-- Aim of the task --
Transcribe the material below character for character, including every line of source text, but leave any pictures out of your answer.

-- Given data --
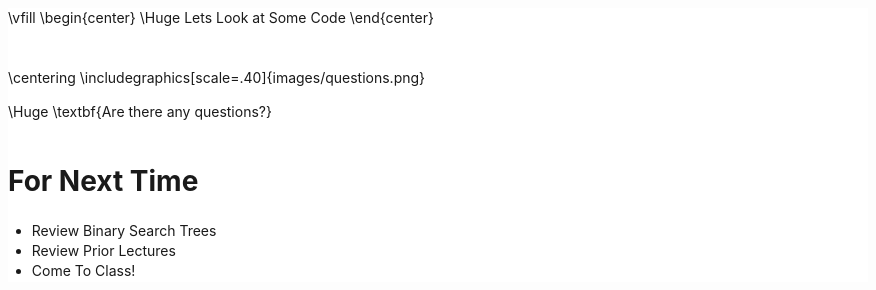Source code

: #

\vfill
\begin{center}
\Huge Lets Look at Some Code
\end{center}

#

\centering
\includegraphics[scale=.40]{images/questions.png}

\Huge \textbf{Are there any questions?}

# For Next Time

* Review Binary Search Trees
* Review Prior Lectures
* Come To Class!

-- Written solution --
Source code

: #

\vfill
\begin{center}
\Huge Lets Look at Some Code
\end{center}

#

\centering
\includegraphics[scale=.40]{images/questions.png}

\Huge \textbf{Are there any questions?}

# For Next Time

* Review Binary Search Trees
* Review Prior Lectures
* Come To Class!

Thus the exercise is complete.